Saved entries:

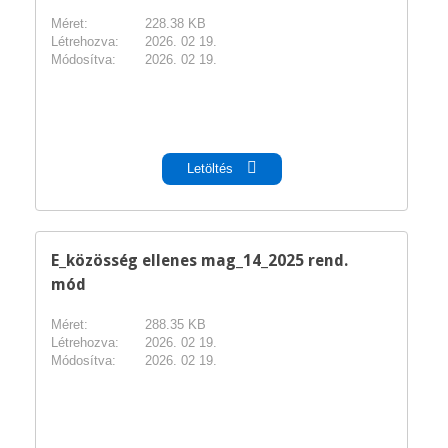
Méret:
228.38 KB
Létrehozva:
2026. 02 19.
Módosítva:
2026. 02 19.
pdf
Letöltés
E_közösség ellenes mag_14_2025 rend.
mód
Méret:
288.35 KB
Létrehozva:
2026. 02 19.
Módosítva:
2026. 02 19.
pdf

■ **DIRECTIONS FOR THIS TASK**
Keeping the pictures out, output the records from above exactly and completely.

■ **FINAL ANSWER**
Méret:
228.38 KB
Létrehozva:
2026. 02 19.
Módosítva:
2026. 02 19.
pdf
Letöltés
E_közösség ellenes mag_14_2025 rend.
mód
Méret:
288.35 KB
Létrehozva:
2026. 02 19.
Módosítva:
2026. 02 19.
pdf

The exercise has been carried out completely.